Online gaming operator Sportingbet said Tuesday that it is reviewing various opportunities in the U.S market following the completion of its third and final payment to the United States Department of Justice in accordance with the terms of its non-prosecution agreement.
Sportingbet confirmed that it has paid $6m to the Office of the United States Attorney for the Southern District of New York, with a total sum of $33m now having been paid in accordance with the terms of the non-prosecution agreement which the company entered into on September 21st 2010.
“This final payment formally closes any risk which the company may have faced from its former activities in the US,” said Sportingbet chief executive Andrew McIver. “Given that the US market continues to show signs of regulating both by product, and by state in the near future, various opportunities exist to re-enter the US market and we are reviewing these.”

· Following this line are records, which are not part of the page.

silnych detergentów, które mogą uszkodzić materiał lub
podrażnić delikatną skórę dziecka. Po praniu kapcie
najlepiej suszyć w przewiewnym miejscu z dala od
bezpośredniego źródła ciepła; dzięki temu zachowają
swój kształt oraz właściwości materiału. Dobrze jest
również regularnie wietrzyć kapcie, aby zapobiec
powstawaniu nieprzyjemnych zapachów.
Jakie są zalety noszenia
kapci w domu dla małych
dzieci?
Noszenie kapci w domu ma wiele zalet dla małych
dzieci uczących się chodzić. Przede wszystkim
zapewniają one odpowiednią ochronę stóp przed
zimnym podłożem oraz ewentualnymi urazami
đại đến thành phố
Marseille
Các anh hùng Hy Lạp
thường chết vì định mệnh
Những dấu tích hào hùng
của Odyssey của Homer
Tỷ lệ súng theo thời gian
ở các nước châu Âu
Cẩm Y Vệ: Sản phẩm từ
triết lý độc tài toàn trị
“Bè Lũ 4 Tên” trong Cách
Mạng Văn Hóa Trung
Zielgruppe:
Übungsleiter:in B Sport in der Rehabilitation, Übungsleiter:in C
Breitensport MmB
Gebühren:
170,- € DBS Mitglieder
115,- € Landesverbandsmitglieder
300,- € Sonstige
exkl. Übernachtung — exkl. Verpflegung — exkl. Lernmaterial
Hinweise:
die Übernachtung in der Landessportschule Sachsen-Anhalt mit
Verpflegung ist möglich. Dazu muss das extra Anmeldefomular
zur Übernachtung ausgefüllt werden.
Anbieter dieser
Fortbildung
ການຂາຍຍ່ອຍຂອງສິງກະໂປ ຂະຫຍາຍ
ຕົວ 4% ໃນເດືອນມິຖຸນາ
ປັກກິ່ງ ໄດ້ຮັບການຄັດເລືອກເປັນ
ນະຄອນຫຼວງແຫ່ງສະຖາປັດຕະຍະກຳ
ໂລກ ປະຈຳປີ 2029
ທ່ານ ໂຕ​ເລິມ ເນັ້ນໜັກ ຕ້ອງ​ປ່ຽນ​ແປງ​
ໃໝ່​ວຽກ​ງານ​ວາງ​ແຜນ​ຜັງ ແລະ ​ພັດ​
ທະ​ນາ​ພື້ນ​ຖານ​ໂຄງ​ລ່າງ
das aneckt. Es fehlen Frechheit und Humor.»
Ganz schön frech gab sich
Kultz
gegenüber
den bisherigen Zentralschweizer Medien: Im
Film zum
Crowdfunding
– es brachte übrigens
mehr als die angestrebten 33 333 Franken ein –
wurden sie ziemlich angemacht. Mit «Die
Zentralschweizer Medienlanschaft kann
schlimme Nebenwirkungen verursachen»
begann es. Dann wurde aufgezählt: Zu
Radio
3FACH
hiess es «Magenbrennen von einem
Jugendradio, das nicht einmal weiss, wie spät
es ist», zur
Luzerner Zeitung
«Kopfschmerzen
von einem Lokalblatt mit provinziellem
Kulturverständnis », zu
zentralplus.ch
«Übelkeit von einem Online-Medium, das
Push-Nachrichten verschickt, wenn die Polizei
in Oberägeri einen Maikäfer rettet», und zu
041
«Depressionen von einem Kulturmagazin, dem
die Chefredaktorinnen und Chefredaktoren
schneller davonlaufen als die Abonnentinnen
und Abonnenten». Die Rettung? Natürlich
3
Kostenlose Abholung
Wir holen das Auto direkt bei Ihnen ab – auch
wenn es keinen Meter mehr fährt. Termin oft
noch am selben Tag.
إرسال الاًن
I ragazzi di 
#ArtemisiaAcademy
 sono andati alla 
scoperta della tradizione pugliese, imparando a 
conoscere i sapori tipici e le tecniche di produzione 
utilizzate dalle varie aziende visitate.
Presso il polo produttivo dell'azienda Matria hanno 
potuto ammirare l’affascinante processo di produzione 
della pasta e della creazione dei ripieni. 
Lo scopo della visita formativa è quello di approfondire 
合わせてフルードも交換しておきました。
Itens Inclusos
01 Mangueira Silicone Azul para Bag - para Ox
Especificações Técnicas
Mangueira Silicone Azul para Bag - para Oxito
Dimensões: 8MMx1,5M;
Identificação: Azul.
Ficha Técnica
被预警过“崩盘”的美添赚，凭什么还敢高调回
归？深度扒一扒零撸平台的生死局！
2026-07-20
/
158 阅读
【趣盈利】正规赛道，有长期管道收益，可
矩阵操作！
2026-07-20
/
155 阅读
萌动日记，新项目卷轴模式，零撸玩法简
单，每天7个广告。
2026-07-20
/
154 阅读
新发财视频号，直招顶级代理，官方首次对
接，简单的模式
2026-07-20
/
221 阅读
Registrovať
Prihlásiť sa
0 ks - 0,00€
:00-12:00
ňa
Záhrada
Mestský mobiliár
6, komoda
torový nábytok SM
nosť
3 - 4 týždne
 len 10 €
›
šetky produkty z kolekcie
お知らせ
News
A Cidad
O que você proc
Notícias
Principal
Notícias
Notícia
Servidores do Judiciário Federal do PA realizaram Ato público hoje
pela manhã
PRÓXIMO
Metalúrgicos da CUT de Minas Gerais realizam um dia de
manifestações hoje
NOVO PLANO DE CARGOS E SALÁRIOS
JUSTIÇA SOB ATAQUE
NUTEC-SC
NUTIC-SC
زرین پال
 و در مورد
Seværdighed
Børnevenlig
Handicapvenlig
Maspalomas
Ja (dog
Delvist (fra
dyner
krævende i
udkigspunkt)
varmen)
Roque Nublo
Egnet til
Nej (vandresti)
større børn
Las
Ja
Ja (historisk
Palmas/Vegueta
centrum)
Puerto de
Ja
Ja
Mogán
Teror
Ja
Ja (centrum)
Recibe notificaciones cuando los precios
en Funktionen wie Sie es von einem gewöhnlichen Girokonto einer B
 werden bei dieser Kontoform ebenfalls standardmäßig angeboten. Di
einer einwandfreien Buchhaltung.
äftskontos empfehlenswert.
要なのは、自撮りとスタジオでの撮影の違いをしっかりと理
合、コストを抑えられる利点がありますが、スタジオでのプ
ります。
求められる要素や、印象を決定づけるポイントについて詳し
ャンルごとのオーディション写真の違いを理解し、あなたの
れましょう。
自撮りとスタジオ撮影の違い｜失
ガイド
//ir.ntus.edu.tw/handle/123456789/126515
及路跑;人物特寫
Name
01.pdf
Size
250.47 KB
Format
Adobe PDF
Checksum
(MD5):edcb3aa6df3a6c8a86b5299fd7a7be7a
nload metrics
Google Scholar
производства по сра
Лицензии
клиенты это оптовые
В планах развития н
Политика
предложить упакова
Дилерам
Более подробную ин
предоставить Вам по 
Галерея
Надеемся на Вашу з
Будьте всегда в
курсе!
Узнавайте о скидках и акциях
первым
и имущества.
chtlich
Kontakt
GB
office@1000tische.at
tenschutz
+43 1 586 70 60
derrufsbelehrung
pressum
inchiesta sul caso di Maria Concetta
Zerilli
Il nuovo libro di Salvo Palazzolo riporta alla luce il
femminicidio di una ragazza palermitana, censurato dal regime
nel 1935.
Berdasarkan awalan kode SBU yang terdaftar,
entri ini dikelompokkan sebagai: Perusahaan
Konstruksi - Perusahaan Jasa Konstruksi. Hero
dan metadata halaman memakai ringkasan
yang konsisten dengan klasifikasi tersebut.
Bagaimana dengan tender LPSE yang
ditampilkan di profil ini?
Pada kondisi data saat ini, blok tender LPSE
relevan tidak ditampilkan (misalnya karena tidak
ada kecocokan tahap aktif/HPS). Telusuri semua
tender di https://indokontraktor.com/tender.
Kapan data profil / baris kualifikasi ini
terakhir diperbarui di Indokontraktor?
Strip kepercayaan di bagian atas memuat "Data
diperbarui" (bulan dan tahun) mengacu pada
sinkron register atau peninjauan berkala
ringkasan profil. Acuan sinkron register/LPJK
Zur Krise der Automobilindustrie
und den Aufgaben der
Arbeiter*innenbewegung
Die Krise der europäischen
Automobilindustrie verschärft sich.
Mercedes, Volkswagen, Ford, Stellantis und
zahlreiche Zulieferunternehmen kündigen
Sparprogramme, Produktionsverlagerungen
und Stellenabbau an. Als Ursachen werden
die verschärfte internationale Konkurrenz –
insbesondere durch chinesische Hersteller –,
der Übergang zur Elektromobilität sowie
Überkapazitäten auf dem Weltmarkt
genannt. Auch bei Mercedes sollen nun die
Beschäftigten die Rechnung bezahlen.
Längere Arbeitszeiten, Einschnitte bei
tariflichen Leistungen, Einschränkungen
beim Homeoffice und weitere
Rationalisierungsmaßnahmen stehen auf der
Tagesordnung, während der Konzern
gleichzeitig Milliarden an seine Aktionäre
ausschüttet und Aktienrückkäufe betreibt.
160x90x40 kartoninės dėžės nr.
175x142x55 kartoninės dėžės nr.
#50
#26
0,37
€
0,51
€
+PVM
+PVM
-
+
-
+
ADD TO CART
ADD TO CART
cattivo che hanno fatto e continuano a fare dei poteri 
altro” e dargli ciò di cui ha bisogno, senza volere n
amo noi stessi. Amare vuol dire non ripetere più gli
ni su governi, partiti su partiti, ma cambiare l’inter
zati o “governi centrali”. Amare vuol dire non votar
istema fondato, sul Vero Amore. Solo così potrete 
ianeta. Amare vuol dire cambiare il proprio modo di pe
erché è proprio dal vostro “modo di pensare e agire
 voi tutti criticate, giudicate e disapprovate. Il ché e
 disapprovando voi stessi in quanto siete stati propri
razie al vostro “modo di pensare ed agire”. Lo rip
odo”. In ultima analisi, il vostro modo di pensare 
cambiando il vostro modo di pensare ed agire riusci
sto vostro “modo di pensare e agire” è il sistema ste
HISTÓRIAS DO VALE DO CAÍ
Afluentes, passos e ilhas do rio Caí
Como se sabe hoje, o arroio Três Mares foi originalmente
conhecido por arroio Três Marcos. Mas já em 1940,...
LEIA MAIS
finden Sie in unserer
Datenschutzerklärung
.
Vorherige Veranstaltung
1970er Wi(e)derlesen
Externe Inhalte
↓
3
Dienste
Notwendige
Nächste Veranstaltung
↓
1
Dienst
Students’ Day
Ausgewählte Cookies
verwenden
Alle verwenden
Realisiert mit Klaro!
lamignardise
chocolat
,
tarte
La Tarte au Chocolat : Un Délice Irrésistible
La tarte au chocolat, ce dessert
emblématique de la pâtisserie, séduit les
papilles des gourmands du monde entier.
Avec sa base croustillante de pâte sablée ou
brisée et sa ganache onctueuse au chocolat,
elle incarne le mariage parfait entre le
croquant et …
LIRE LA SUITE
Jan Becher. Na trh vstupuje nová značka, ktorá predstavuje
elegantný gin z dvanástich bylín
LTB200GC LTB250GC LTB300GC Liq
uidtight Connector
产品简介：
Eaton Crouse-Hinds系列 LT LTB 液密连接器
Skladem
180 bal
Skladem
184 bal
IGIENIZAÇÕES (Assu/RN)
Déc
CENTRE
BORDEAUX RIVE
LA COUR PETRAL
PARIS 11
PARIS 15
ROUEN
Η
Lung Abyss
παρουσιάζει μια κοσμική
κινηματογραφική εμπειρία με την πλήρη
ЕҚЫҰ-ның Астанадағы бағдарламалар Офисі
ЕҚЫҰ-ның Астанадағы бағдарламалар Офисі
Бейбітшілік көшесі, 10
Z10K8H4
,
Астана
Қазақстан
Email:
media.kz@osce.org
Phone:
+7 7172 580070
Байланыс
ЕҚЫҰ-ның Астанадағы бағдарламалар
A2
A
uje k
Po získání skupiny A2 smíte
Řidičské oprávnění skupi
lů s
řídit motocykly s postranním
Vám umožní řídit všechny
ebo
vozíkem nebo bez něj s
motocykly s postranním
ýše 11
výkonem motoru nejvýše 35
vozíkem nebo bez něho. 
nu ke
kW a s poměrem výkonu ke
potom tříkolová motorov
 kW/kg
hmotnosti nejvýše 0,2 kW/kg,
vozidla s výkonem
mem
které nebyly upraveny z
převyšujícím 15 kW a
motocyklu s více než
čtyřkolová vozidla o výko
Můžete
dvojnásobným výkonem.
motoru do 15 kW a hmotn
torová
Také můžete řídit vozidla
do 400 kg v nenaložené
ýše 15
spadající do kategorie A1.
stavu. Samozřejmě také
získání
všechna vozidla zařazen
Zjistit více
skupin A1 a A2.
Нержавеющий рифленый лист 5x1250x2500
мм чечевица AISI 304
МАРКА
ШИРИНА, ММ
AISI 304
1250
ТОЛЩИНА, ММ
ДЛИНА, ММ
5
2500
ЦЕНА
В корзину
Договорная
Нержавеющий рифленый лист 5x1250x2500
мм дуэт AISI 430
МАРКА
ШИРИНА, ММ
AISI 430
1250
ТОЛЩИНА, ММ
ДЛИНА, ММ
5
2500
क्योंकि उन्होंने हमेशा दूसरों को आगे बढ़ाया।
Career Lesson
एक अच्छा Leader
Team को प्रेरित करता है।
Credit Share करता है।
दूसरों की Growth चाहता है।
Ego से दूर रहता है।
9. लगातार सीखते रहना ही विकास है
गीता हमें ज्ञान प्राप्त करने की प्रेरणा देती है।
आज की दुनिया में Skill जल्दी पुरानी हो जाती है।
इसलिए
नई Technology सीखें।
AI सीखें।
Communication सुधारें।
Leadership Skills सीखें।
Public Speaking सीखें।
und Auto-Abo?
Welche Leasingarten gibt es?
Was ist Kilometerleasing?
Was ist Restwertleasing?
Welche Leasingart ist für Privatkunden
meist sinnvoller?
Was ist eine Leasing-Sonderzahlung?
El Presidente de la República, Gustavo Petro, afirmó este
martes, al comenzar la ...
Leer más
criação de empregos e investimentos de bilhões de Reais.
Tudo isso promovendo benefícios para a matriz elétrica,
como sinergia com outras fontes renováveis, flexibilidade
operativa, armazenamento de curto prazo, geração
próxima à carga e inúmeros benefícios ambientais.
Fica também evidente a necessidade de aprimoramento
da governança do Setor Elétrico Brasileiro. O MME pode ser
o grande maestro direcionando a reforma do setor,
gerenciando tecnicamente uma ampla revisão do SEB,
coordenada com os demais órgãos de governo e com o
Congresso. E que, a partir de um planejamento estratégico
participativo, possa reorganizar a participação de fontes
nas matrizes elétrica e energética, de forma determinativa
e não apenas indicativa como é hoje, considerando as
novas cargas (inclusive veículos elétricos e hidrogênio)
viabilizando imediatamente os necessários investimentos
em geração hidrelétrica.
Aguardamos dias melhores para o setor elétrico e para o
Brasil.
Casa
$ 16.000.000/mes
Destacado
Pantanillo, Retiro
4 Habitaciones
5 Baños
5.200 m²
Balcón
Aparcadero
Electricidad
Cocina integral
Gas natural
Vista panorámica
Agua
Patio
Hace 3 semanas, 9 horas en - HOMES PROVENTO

Sportingbet had previously admitted that it provided online gambling services in the United States between 1998 and 2006, and that it took steps to conceal the nature of credit card transactions.
The company said that beginning in 2001, it began using payment processing methods designed to misrepresent the nature of its customers’ gambling transactions to U.S credit card issuers that disallowed the use of their cards for internet gambling and that it also took steps to mask payments of winnings to U.S. customers.
The $33m settlement represented proceeds from the online gambling services that Sportingbet provided to U.S customers between 1998 and 2006.
Shares in Sportingbet plc (Co. Data) (LSE:SBT) have gained 1.28 per cent to 39.50 pence per share in early trading in London this morning.